The impact of RALP and centralization on geographic access to care for prostate cancer has not been previously examined. In this study, the distance patients traveled to reach the treating hospital increased > 50% over the study period. This is consistent with previous work demonstrating that informal centralization results in increased patient travel.25
With market-driven centralization in the U.S., universal patient access is only a minor determinant of the geographic location of high volume centers. Consequently, the geographic distribution of high volume centers and robots is not necessarily optimized for patient travel and access to care. . While the absolute increase in median straight-line travel distance was only 3.7 miles, it is important to remember that straight-line distance underestimates actual road mileage by 20–40%.25, 28, 49
This increase in travel is particularly remarkable considering the study area is a densely populated region with extensive healthcare resources and relatively few rural counties. As a result, findings from this region likely underestimate the impact of centralization on patient travel burden nationwide.

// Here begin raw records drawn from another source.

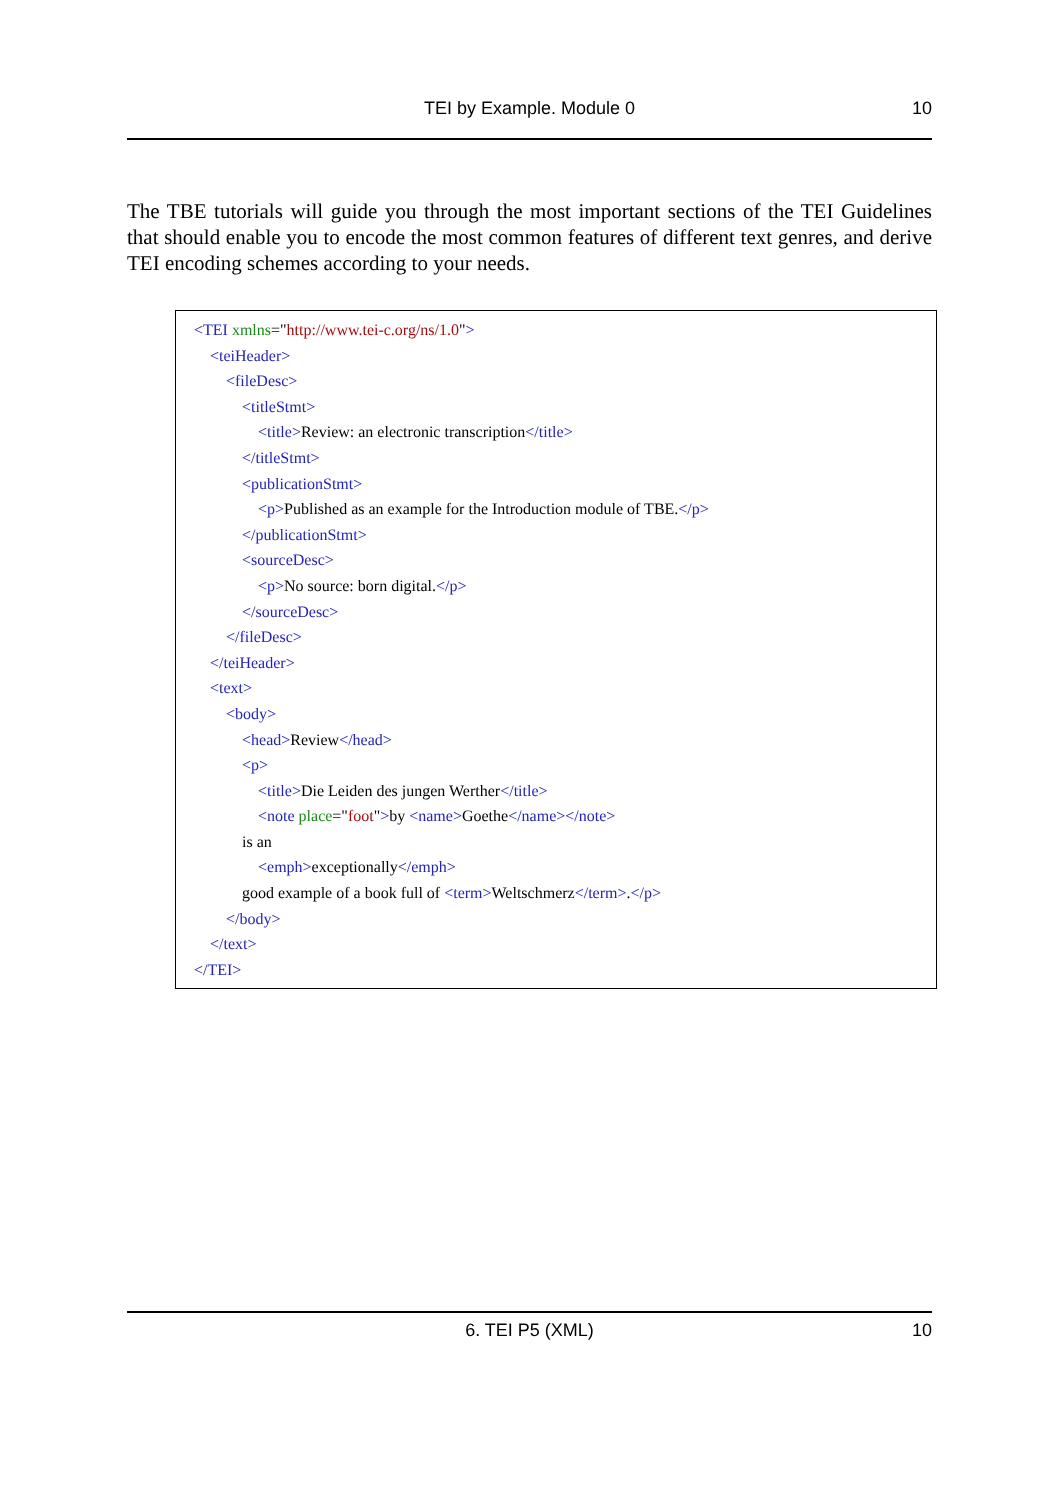TEI by Example. Module 0 10
The TBE tutorials will guide you through the most important sections of the TEI Guidelines that should enable you to encode the most common features of different text genres, and derive TEI encoding schemes according to your needs.
<TEI xmlns="http://www.tei-c.org/ns/1.0">
<teiHeader>
<fileDesc>
<titleStmt>
<title>Review: an electronic transcription</title>
</titleStmt>
<publicationStmt>
<p>Published as an example for the Introduction module of TBE.</p>
</publicationStmt>
<sourceDesc>
<p>No source: born digital.</p>
</sourceDesc>
</fileDesc>
</teiHeader>
<text>
<body>
<head>Review</head>
<p>
<title>Die Leiden des jungen Werther</title>
<note place="foot">by <name>Goethe</name></note>
is an
<emph>exceptionally</emph>
good example of a book full of <term>Weltschmerz</term>.</p>
</body>
</text>
</TEI>
6. TEI P5 (XML) 10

In previous studies, we have demonstrated that patterns of centralization occurring in this region are similar to those seen nationwide.12, 25
Similarly, the uptake of robotics is not unique to this region, but is occurring nationally. . Still, trends in this region may not completely represent practice patterns across the country. For example, <10% of our study population lived in rural counties, so this study may underestimate the impact of centralization on travel distance and overestimate the availability of prostate cancer care for patients from more rural areas of the country.
Another major limitation of hospital discharge data is the lack of detailed case information. For example, while we examine the influence of robot acquisition, we do not know the proportion of prostatectomies at a hospital with a robot that are actually performed robotically. Additional information about the hospitals (i.e. teaching status, ownership, etc.) and the patients (i.e. comorbidity, cancer staging, etc.) would greatly enhance our analysis but were not available. In particular, without information on tumor stage, Gleason score, PSA, and other factors used to risk stratify cancer patients, we were not able to determine if the disease severity of patients treated with prostatectomy changed over time.
Similarly, we were not able to examine how centralization, the introduction of robotics, and travel influenced the relative frequency with which surgery, active surveillance, and radiation therapy were used to treat localized disease. Prostate cancer differs from other cancers to the extent that surgical therapy is not the clear “gold standard,” but rather one among several equivalently appropriate treatment options. The vast majority of men diagnosed with prostate cancer in the U.S. during the study period had clinically localized disease.50
For these men, surgery, radiation therapy and, in some cases, active surveillance are all considered acceptable treatment options.51
The perception that RALP was associated with quicker recovery or fewer side effects may have led patients with indolent disease, who previously would have chosen active surveillance, to proceed with surgery. These behavioral economics issues are important and deserve attention in future studies.
Over the past decade, there has been widespread adoption of RALP and increasing centralization of prostate cancer surgery at high volume centers. These changes have had a major impact on patterns of care for prostate cancer. On a population-level, the number of radical prostatectomies performed has risen substantially, but the true impact on patient level outcomes is unknown. Future studies should focus on the impact of these trends on access to care and cost, in addition to cancer control and functional outcomes.